-------- WORKING DATA --------
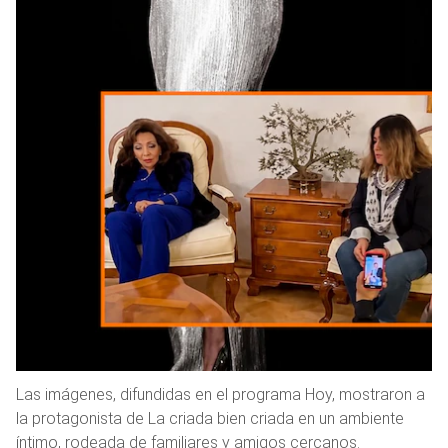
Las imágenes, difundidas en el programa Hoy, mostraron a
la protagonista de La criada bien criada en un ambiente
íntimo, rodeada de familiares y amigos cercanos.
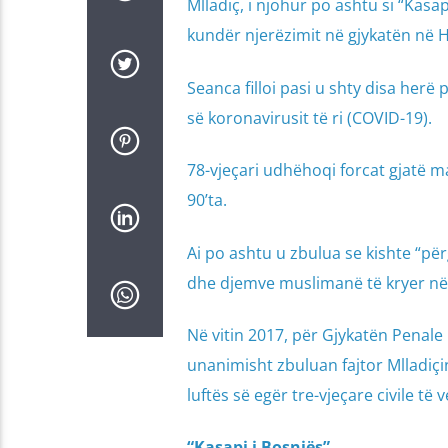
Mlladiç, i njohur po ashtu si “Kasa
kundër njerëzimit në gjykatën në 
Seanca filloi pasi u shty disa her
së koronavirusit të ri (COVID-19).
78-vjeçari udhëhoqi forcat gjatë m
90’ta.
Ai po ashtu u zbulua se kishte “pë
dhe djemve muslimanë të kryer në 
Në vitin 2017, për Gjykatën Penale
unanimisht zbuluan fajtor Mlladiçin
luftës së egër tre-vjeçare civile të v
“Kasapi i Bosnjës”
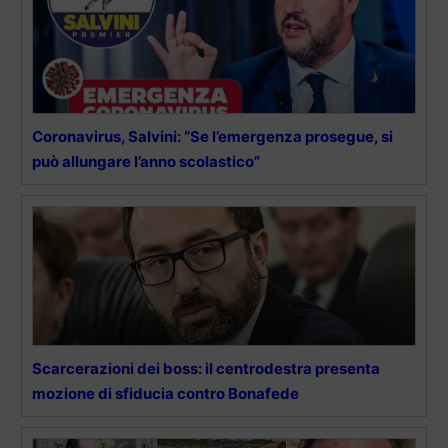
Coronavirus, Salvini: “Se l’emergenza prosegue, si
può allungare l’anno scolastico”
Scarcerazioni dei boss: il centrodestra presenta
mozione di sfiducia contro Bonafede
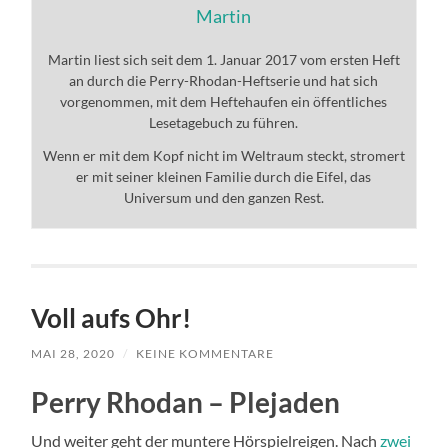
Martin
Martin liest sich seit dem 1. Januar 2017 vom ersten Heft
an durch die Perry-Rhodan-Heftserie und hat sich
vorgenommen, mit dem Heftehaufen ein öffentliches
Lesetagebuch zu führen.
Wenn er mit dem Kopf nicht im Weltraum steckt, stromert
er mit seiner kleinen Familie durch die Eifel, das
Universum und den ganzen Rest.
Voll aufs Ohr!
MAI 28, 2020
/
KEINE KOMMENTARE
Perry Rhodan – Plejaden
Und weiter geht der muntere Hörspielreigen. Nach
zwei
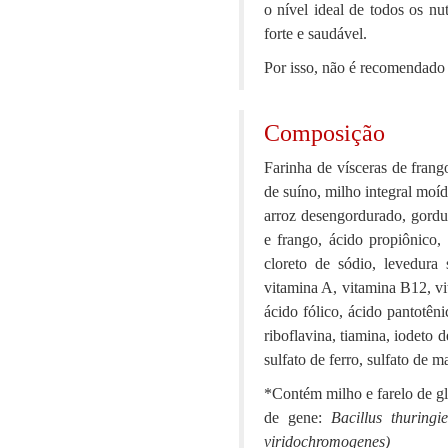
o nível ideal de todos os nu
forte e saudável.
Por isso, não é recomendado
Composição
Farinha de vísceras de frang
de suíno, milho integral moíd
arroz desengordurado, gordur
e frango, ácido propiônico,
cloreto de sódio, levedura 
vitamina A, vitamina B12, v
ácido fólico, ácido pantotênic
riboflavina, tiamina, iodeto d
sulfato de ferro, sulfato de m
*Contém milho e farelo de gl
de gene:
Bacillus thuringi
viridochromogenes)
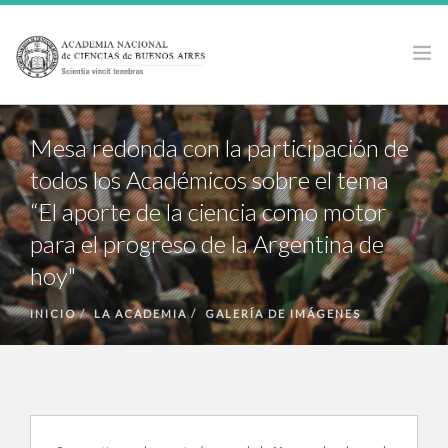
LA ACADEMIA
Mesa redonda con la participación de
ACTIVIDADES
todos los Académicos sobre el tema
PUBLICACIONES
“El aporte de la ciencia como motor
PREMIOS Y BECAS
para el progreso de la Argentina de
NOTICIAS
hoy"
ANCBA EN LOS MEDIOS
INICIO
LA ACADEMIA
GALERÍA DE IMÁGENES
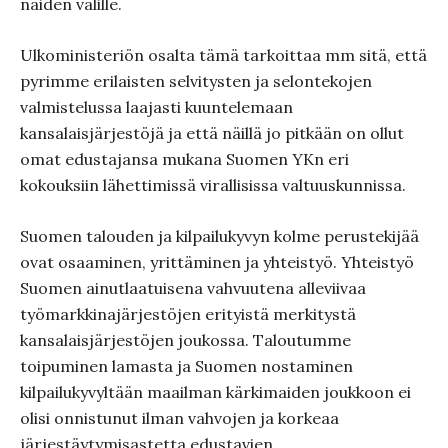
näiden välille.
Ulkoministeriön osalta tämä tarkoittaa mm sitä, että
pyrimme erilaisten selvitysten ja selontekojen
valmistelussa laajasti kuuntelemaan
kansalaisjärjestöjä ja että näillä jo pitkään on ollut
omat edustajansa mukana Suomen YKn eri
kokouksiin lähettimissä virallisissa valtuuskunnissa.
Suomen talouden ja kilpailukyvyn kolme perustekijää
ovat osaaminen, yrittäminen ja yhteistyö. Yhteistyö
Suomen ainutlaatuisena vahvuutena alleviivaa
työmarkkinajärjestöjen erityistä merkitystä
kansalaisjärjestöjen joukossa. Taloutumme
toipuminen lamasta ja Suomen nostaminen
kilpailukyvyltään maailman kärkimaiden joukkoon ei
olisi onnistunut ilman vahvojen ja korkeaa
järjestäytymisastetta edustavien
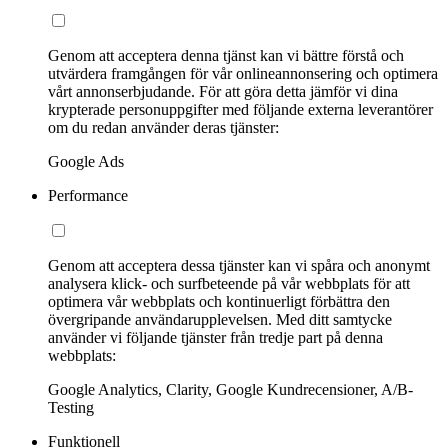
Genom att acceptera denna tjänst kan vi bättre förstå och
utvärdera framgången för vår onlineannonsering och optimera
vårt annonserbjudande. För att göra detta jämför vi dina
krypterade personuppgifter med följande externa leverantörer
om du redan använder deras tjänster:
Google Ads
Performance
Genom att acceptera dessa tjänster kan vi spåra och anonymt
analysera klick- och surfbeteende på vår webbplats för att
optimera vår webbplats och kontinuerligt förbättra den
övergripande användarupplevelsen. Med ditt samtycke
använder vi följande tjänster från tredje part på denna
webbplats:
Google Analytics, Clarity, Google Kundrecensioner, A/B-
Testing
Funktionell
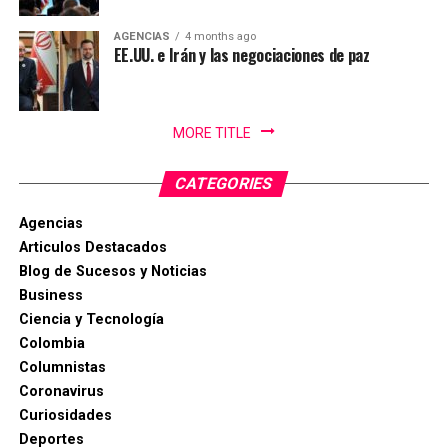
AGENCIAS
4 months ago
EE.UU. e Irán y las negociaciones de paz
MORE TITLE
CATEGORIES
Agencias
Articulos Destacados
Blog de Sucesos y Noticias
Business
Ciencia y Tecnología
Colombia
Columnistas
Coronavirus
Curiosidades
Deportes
--------
▶ _DESCRIPTION OF THE TASK_: Your task is to write out, exactly and without pictures, only the lines from the one holding "GALERÍA DE IMÁGENES" to the last line of the data.

▶ _RESULT BELOW_:
GALERÍA DE IMÁGENES
näiden välille.
Ulkoministeriön osalta tämä tarkoittaa mm sitä, että
pyrimme erilaisten selvitysten ja selontekojen
valmistelussa laajasti kuuntelemaan
kansalaisjärjestöjä ja että näillä jo pitkään on ollut
omat edustajansa mukana Suomen YKn eri
kokouksiin lähettimissä virallisissa valtuuskunnissa.
Suomen talouden ja kilpailukyvyn kolme perustekijää
ovat osaaminen, yrittäminen ja yhteistyö. Yhteistyö
Suomen ainutlaatuisena vahvuutena alleviivaa
työmarkkinajärjestöjen erityistä merkitystä
kansalaisjärjestöjen joukossa. Taloutumme
toipuminen lamasta ja Suomen nostaminen
kilpailukyvyltään maailman kärkimaiden joukkoon ei
olisi onnistunut ilman vahvojen ja korkeaa
järjestäytymisastetta edustavien
Genom att acceptera denna tjänst kan vi bättre förstå och
utvärdera framgången för vår onlineannonsering och optimera
vårt annonserbjudande. För att göra detta jämför vi dina
krypterade personuppgifter med följande externa leverantörer
om du redan använder deras tjänster:
Google Ads
Performance
Genom att acceptera dessa tjänster kan vi spåra och anonymt
analysera klick- och surfbeteende på vår webbplats för att
optimera vår webbplats och kontinuerligt förbättra den
övergripande användarupplevelsen. Med ditt samtycke
använder vi följande tjänster från tredje part på denna
webbplats:
Google Analytics, Clarity, Google Kundrecensioner, A/B-
Testing
Funktionell
AGENCIAS
4 months ago
EE.UU. e Irán y las negociaciones de paz
MORE TITLE
CATEGORIES
Agencias
Articulos Destacados
Blog de Sucesos y Noticias
Business
Ciencia y Tecnología
Colombia
Columnistas
Coronavirus
Curiosidades
Deportes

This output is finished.